How to move beyond negative screening
- Define ESG Characteristics Clearly: Pick 3–5 environmental/social themes that matter for your strategy (e.g., climate resilience, workforce diversity, community impact).
- Embed Them in Due Diligence: Add ESG questions to your investment memos and screening checklists.
- Set KPIs at Portfolio Level: Choose measurable indicators you can collect annually (e.g., gender pay gap, carbon intensity).
- Disclose Transparently: Use SFDR templates and publish both methodologies and results.
- Engage Portfolio Companies: Work with founders to improve ESG practices, not just avoid problematic sectors.
Case study: what a robust exclusion policy looks like
Some funds develop comprehensive exclusion policies that go far beyond a simple “no tobacco” rule.
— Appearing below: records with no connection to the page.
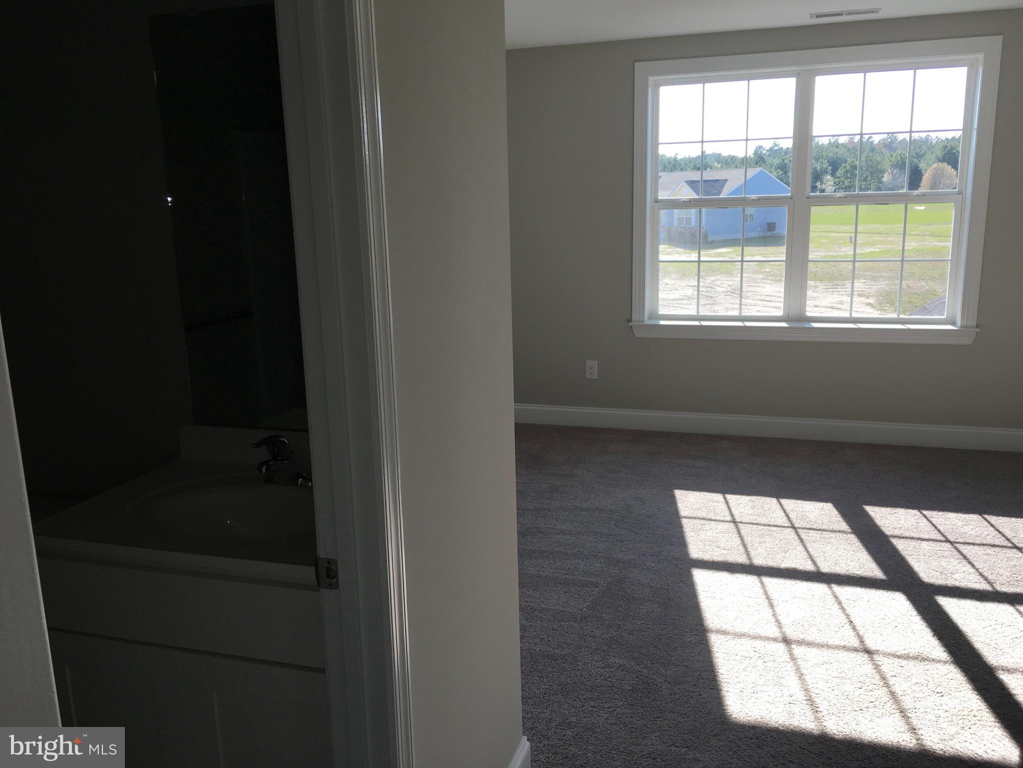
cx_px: 512
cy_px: 384
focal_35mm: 29
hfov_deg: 61.7
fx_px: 857
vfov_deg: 48.2
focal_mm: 4.15
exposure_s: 1/263
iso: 25
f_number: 2.2
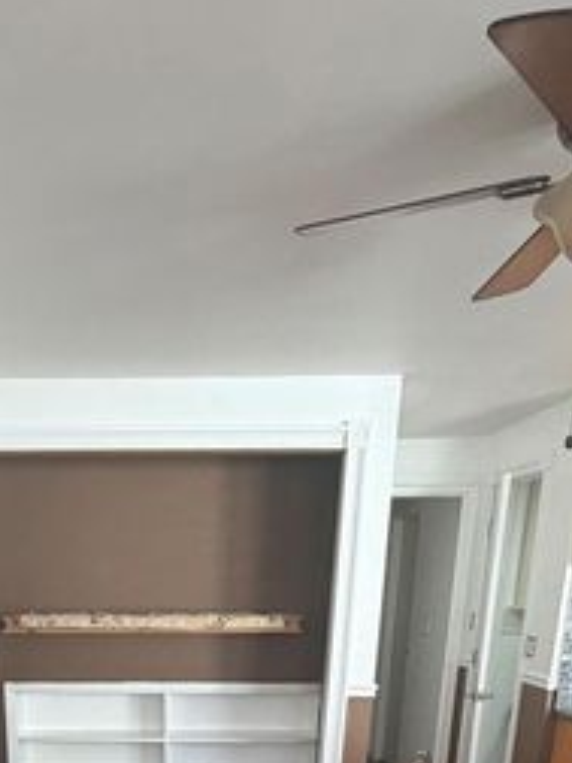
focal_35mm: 37
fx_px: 815
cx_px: 121
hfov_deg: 37.4
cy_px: 840
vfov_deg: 40.4
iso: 320
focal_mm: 2.22
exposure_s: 1/120
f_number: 2.2
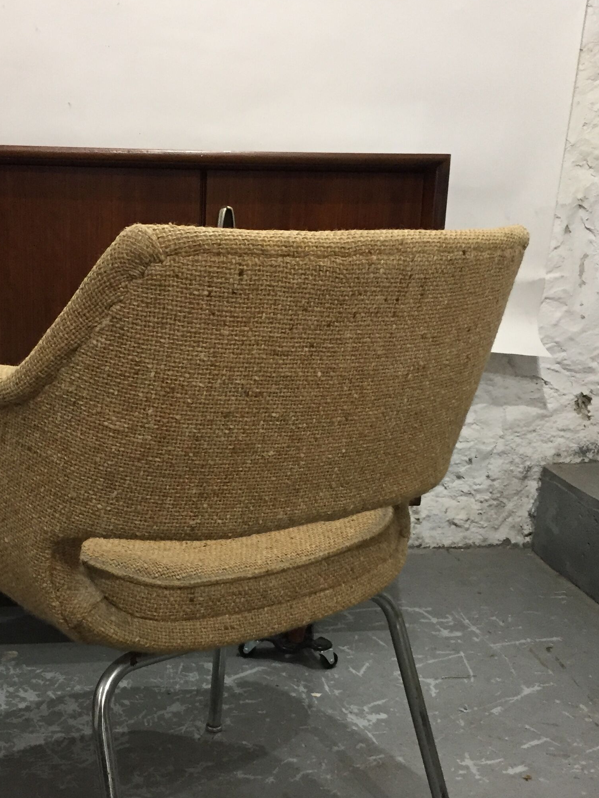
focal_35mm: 47
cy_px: 508
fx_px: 1085
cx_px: 178
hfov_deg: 30.5
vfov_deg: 40.1
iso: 200
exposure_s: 1/33
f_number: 2.2
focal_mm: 4.15
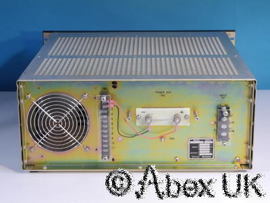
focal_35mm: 80
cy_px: 102
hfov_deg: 24.4
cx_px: 135
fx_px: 624
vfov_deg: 18.4
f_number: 22
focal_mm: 40
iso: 800
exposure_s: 1/1.3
For example:
- Behavior-based exclusions: Companies involved in corruption, money laundering, or human rights violations; those failing UN Global Compact or OECD standards; or lacking basic governance safeguards.
- Product-based exclusions: Tobacco, alcohol, pornography, controversial weapons, fossil fuels (coal, oil sands, Arctic drilling), destructive fishing, tropical logging, and certain hazardous chemicals.
- Biodiversity & protected areas: Investments linked to deforestation, endangered species trade, or harmful impacts on protected ecosystems.
- Data-related exclusions: Companies enabling illegal data exploitation or cyber intrusion.
- Values-driven criteria: In this example, even leadership representation (e.g., requiring LGBTQ+ diversity at the leadership level) is written into the exclusion list.
This shows how exclusionary screening can be very detailed and values-specific.
But even with this level of rigor, exclusions alone don’t make a fund Article 8. To qualify, managers must also promote positive environmental/social characteristics, collect annual ESG data, and publish periodic disclosures.
Why this matters for investors and LPs
- LP Trust: Exclusion-only funds risk being seen as greenwashing.
- Market Access: Many LPs require Article 8 classification as a baseline.
- Resilience: ESG integration helps reduce risks (e.g., regulatory fines, reputational damage).
- Competitive Edge: Funds that go beyond negative screening stand out in a crowded ESG market.
Negative screening is a starting point
But it’s not enough to qualify as an SFDR Article 8 fund. To comply and to compete managers must go further, embedding ESG characteristics into due diligence, portfolio monitoring, and transparent disclosures.